William Killeen explains how having prefabricated modular bridges to hand can improve disaster response
Durable, ready-to-assemble and easily transportable, prefabricated modular steel bridges are well suited for both permanent and emergency situations. The planning and construction methods used for these bridges support the intent of the US Federal Highway Administration’s guidelines for accelerated bridge construction, producing safer bridges of higher quality and longer service lives than can be realised with conventional construction. 
With training, a local crew can install a prefabricated bridge much faster than a conventional bridge – generally anything from a matter of days to a few weeks for a prefabricated bridge versus six months to two years for a conventional bridge. Whether the goal is to replace a single span or entire bridge in an emergency or as part of a scheduled project, the faster the installation, the quicker everyday life can be restored and commerce can continue.
Acrow Bridge has a long-standing partnership with the US Army to help regions around the world respond effectively to national emergencies. When disaster strikes, countries, by and large, rely heavily on their own military or outside military organisations, such as United Nations military personnel, for large-scale deployment of rescue and relief efforts. 
These efforts depend on gaining quick access to areas often cut off from the rest of the world because of transportation infrastructure severely compromised by a disaster. Having an inventory of ready-to-assemble roadway bridges and trained local military and civilian crews for immediate deployment during this critical period can make all the difference in successfully establishing emergency routes.
Acrow’s modular panel bridges are ideal for emergency use, as they are built from steel bridge components that can be easily transported, assembled and dismantled, stored and reused wherever they are needed. The Acrow bridge is the largest bridge that the US Army uses, and is capable of carrying the weight of the military’s heaviest trucks and tracked vehicles.
The country of Nepal is one of the most recent recipients of Acrow bridges. It is nestled in the Himalayas, in a region vulnerable to natural disasters, including landslides, avalanches, earthquakes and floods. In 2014, four bridges were sent to Nepal as part of the country’s disaster readiness plan to keep a main supply route open in the event of a catastrophe. Stored along Nepal’s major motorways, each bridge provides clear spans of 76m and a roadway 5m wide, capable of supporting trucks and track vehicles weighing up to 120t. The bridges can be assembled to different lengths, using a minimum of equipment. 
Before the bridges arrived, Acrow trained a small delegation of Nepalese Army personnel in bridge assembly and maintenance. The delegation completed a week-long intensive training course at the company’s facilities in New Jersey, USA, gaining hands-on experience in assembling various bridge configurations and launching a small-scale bridge to understand the principles of a cantilevered bridge system. The graduates of this programme are currently training their colleagues back in Nepal. Acrow is planning to supplement these efforts with follow-up training in Nepal in 2015.

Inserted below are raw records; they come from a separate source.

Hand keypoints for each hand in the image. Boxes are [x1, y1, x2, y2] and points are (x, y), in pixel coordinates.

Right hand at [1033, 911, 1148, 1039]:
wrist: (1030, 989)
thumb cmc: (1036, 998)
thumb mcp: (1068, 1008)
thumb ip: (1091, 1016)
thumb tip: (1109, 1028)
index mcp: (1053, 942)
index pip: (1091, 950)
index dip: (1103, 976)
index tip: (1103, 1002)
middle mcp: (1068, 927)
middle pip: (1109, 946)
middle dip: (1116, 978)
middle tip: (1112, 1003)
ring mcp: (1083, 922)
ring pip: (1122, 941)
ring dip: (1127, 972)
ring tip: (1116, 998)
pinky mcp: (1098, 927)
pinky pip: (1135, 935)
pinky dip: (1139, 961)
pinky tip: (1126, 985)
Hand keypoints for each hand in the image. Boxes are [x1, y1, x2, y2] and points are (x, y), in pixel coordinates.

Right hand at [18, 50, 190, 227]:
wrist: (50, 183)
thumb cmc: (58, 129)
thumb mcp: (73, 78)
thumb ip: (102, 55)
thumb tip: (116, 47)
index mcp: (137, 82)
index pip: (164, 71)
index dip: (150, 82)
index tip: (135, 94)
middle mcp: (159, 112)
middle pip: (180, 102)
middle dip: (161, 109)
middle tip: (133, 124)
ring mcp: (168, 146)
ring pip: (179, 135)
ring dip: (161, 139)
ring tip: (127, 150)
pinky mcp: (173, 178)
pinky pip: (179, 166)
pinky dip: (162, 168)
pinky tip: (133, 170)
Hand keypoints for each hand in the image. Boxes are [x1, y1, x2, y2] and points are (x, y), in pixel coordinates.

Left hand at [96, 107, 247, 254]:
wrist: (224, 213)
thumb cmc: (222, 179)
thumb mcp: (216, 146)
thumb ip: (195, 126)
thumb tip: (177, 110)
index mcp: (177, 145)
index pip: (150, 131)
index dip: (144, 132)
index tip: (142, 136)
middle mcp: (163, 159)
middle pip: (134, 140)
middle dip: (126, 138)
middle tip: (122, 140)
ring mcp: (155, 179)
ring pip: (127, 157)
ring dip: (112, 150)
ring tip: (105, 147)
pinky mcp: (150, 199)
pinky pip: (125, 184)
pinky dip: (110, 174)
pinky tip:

The supply of bridges proved timely; in September 2014, one of the bridges had to be put into use after an enormous landslide blocked one of Nepal’s main motorways. In less than two weeks, the Nepalese Army was able to install an Acrow bridge over the Sunkoshi River, restoring the flow of traffic between Nepal and Tibet.
Acrow bridges are used by militaries around the world to connect civilians and communities to the necessities they need to return to normal life after a catastrophic event. This ranges from the Chilean Army, which replaced three bridges serving a major metropolitan region that were destroyed by the 2010 earthquake with a 1.46km-long Acrow bridge, to the Australian Department of Defence, which keeps a large inventory of Acrow bridges on hand for both domestic and international emergencies. As part of these schemes, Acrow provided extensive classroom and in-the-field training to military personnel. 
Speed of installation is critical not just for the civilians, whose lives have been displaced, but also for the soldiers working onsite. Fast installation means that soldiers are exposed to the hazardous conditions of an emergency construction site for a shorter time.
The fact that minimal equipment is required for assembly and installation is also an advantage, especially when the logistics of acquiring and transporting heavy equipment, such as a crane, to a disaster site can be challenging at best.
Above all, bridge components prefabricated offsite in a controlled manufacturing environment ensure consistency in quality. Acrow fabricates bridges under quality assurance systems certified by the International Standards Organisation, American Institute of Steel Construction, and certificate of conformity for the European marketplace.
Only high strength, high quality US steel from ISO-certified mills is used, and every bridge component is galvanised to ensure a service life of more than 75 years. These benefits and more make prefabricated modular steel bridging the clear choice for emergency, not just permanent, use.